Я не знала, о чем они говорят, но, прежде чем успела спросить, мамочка повернулась ко мне.
— А теперь, Мод, я оставлю вас с Юнис — она за вами присмотрит.
— Но ты ведь тоже участвуешь в марше? — спросила я, пытаясь скрыть панику, прорывавшуюся в моем голосе. — Ты будешь участвовать в марше с нами?
— Да, я буду в колонне, но у меня дела в другой ее части. Здесь вы будете в порядке — большинство из этих женщин вам знакомо.
— А ты куда идешь? Что будешь делать?
— Это сюрприз.
— Но мы думали, что будем с тобой. Мы сказали миссис Уотерхаус, что будем под твоим присмотром.
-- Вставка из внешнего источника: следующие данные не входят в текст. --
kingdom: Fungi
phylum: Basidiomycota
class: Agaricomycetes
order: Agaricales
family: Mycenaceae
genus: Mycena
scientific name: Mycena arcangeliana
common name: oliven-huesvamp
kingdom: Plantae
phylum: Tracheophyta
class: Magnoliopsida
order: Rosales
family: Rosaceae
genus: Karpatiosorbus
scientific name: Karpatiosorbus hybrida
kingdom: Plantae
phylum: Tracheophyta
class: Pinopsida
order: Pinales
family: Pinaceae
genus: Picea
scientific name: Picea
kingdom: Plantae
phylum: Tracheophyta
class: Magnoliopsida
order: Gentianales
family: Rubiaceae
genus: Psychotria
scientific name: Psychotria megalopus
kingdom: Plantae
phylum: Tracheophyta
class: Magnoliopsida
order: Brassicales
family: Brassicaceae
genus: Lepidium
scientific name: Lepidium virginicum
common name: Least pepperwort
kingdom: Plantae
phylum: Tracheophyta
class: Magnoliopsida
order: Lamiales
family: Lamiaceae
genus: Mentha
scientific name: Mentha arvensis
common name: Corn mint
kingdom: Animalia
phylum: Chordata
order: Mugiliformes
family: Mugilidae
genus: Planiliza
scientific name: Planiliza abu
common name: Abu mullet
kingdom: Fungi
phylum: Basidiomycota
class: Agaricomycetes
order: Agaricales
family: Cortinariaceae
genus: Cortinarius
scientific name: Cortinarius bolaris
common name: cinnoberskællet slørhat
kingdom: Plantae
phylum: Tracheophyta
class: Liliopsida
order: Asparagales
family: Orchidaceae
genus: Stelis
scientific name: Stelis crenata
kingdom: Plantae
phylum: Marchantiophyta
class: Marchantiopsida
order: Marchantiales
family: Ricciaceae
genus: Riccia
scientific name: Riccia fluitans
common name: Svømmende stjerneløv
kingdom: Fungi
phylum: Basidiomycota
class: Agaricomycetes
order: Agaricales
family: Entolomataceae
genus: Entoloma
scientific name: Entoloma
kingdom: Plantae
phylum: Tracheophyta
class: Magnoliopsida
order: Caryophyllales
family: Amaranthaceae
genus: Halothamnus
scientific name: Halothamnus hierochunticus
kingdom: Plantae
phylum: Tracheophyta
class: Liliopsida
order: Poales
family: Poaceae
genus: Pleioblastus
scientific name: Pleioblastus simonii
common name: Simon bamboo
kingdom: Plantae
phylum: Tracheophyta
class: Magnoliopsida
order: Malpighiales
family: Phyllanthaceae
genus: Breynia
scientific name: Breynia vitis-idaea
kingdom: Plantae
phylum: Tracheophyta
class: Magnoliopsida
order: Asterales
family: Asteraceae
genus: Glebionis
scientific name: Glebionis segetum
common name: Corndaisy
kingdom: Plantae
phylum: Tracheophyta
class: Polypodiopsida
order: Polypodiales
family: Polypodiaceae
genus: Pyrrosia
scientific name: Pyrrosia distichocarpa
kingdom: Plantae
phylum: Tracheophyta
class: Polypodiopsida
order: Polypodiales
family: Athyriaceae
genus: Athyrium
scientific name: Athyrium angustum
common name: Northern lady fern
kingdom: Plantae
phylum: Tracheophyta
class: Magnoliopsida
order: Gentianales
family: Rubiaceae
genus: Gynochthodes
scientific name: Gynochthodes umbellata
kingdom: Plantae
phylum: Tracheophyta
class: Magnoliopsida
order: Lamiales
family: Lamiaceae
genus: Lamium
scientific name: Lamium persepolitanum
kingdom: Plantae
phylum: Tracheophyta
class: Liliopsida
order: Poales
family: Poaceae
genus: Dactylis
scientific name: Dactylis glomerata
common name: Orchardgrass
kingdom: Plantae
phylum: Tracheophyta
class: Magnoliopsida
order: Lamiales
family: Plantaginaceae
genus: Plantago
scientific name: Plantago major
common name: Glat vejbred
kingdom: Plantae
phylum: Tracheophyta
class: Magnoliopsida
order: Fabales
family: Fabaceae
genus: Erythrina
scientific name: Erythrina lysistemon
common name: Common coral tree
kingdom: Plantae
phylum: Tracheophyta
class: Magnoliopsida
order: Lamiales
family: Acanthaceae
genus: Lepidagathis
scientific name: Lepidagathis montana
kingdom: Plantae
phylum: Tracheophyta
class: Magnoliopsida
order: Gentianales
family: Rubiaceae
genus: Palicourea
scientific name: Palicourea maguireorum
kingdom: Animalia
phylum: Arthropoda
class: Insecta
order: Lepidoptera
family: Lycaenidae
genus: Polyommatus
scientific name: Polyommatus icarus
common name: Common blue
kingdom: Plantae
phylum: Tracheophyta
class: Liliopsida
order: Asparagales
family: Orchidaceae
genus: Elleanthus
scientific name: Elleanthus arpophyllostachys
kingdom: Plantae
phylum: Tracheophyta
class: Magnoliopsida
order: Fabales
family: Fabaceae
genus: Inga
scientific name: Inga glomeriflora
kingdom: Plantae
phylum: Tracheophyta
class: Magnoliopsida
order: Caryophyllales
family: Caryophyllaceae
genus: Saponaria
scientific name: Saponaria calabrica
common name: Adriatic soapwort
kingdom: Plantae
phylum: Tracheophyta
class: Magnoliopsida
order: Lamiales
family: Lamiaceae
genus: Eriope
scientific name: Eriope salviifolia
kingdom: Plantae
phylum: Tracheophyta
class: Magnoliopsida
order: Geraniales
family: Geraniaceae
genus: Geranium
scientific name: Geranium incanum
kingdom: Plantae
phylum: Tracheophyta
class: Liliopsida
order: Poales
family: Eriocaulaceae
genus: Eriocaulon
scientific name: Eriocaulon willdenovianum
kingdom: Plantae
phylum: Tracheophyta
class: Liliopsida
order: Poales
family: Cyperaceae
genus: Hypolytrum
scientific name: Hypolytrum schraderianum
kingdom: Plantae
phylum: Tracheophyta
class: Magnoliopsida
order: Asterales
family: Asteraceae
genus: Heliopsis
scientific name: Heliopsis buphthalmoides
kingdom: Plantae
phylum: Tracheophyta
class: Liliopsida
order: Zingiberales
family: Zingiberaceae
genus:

Мамочка нетерпеливо тряхнула головой.
— То, что мне предстоит делать, — гораздо важнее, чем присматривать за вами. И, по правде говоря, Юнис в этой роли выступит куда как лучше меня. Она — транспарант-менеджер в этой части процессии и знает, что нужно делать. С ней вы в надежных руках. Я найду вас в конце дня — после Великого крика в пять часов. Подходите к пятой трибуне, где будет выступать миссис Панкхерст. Там и встретимся. А теперь нам пора. Ну, веселитесь, девочки! Запомни, Мод, — пятая трибуна после Великого крика. — Она взяла Каролину Блэк под руку, и вместе они ринулись в толпу. Я старалась не смотреть им вслед, но не могла отвести взгляд — это было все равно что наблюдать, как стремительный водный поток уносит прутик.
Лавиния побледнела.
— Что мы будем без нее делать? — простонала она.